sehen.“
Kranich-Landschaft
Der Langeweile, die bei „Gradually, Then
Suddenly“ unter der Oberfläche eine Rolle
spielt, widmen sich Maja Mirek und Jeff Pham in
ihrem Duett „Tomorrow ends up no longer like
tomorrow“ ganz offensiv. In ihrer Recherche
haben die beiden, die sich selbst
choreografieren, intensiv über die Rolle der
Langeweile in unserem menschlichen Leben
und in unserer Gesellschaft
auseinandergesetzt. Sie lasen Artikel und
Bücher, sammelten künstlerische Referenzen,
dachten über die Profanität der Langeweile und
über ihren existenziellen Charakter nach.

---

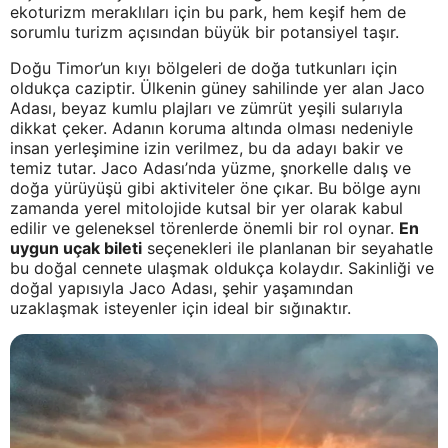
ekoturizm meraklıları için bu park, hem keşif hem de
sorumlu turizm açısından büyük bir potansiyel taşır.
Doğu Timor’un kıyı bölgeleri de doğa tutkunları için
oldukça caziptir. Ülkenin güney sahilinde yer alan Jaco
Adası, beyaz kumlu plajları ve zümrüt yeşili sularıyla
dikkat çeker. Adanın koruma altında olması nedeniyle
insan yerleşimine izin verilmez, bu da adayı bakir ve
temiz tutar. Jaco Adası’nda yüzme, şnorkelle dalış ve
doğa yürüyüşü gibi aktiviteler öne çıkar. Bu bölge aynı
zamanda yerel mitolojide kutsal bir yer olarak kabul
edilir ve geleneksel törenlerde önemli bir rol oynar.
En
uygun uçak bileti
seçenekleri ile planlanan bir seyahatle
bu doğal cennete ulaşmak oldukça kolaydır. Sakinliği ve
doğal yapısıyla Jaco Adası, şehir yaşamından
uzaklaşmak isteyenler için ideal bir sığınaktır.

...

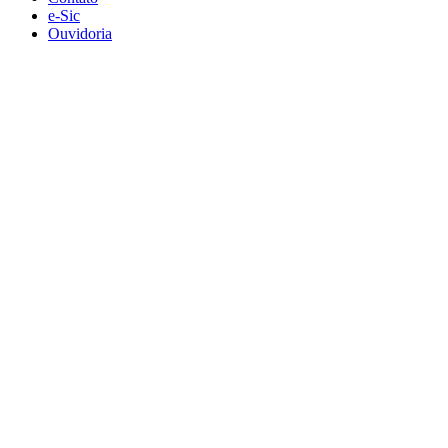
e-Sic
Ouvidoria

▶ Required work
All that belongs in your answer is the stretch of entries above from the line with "edilir ve geleneksel" through the line with "uzaklaşmak isteyenler için", printed exactly.

▶ Solution
edilir ve geleneksel törenlerde önemli bir rol oynar.
En
uygun uçak bileti
seçenekleri ile planlanan bir seyahatle
bu doğal cennete ulaşmak oldukça kolaydır. Sakinliği ve
doğal yapısıyla Jaco Adası, şehir yaşamından
uzaklaşmak isteyenler için ideal bir sığınaktır.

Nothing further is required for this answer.